What you need to do :: Copy each line of the data beneath in which the word "like" appears.

Task material ::
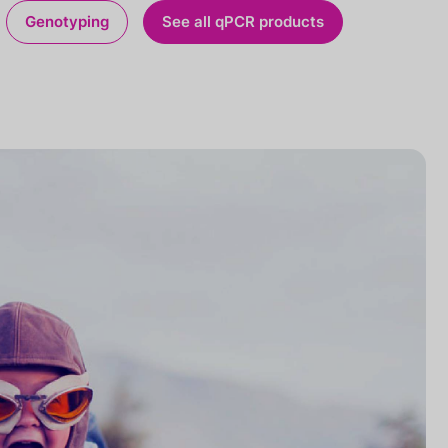
Genotyping
See all qPCR products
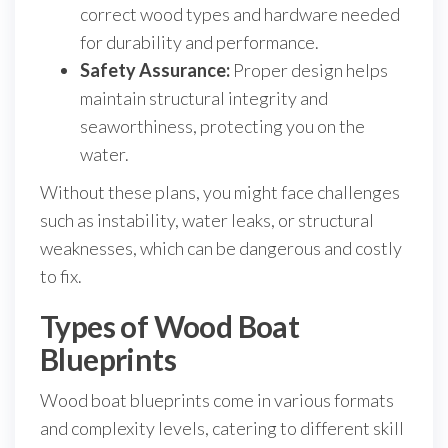
correct wood types and hardware needed
for durability and performance.
Safety Assurance:
Proper design helps
maintain structural integrity and
seaworthiness, protecting you on the
water.
Without these plans, you might face challenges
such as instability, water leaks, or structural
weaknesses, which can be dangerous and costly
to fix.
Types of Wood Boat
Blueprints
Wood boat blueprints come in various formats
and complexity levels, catering to different skill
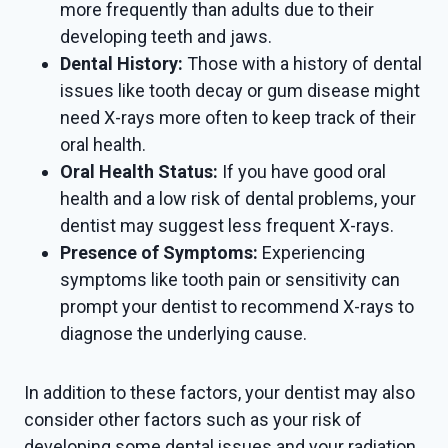
more frequently than adults due to their
developing teeth and jaws.
Dental History:
Those with a history of dental
issues like tooth decay or gum disease might
need X-rays more often to keep track of their
oral health.
Oral Health Status:
If you have good oral
health and a low risk of dental problems, your
dentist may suggest less frequent X-rays.
Presence of Symptoms:
Experiencing
symptoms like tooth pain or sensitivity can
prompt your dentist to recommend X-rays to
diagnose the underlying cause.
In addition to these factors, your dentist may also
consider other factors such as your risk of
developing some dental issues and your radiation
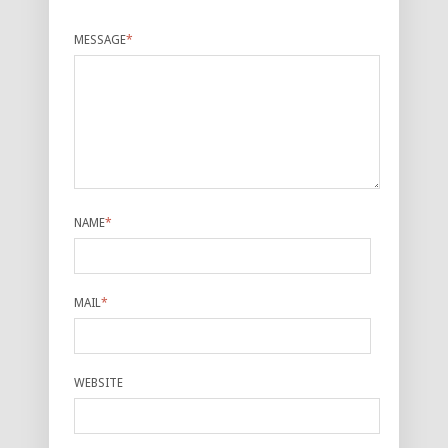
MESSAGE
*
NAME
*
MAIL
*
WEBSITE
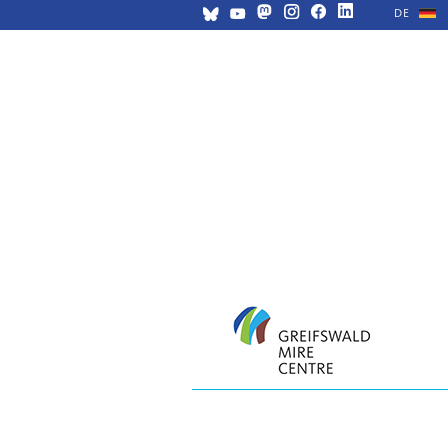
DE
Skip
navigation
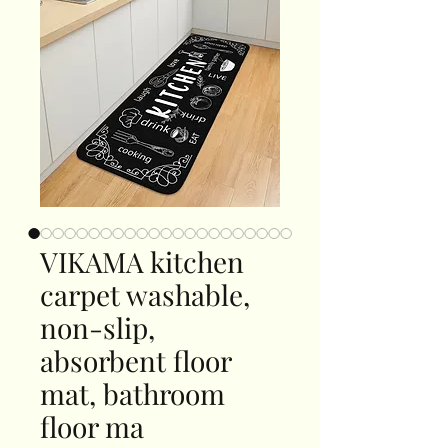
VIKAMA kitchen
carpet washable,
non-slip,
absorbent floor
mat, bathroom
floor ma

Output ::
issues like tooth decay or gum disease might
symptoms like tooth pain or sensitivity can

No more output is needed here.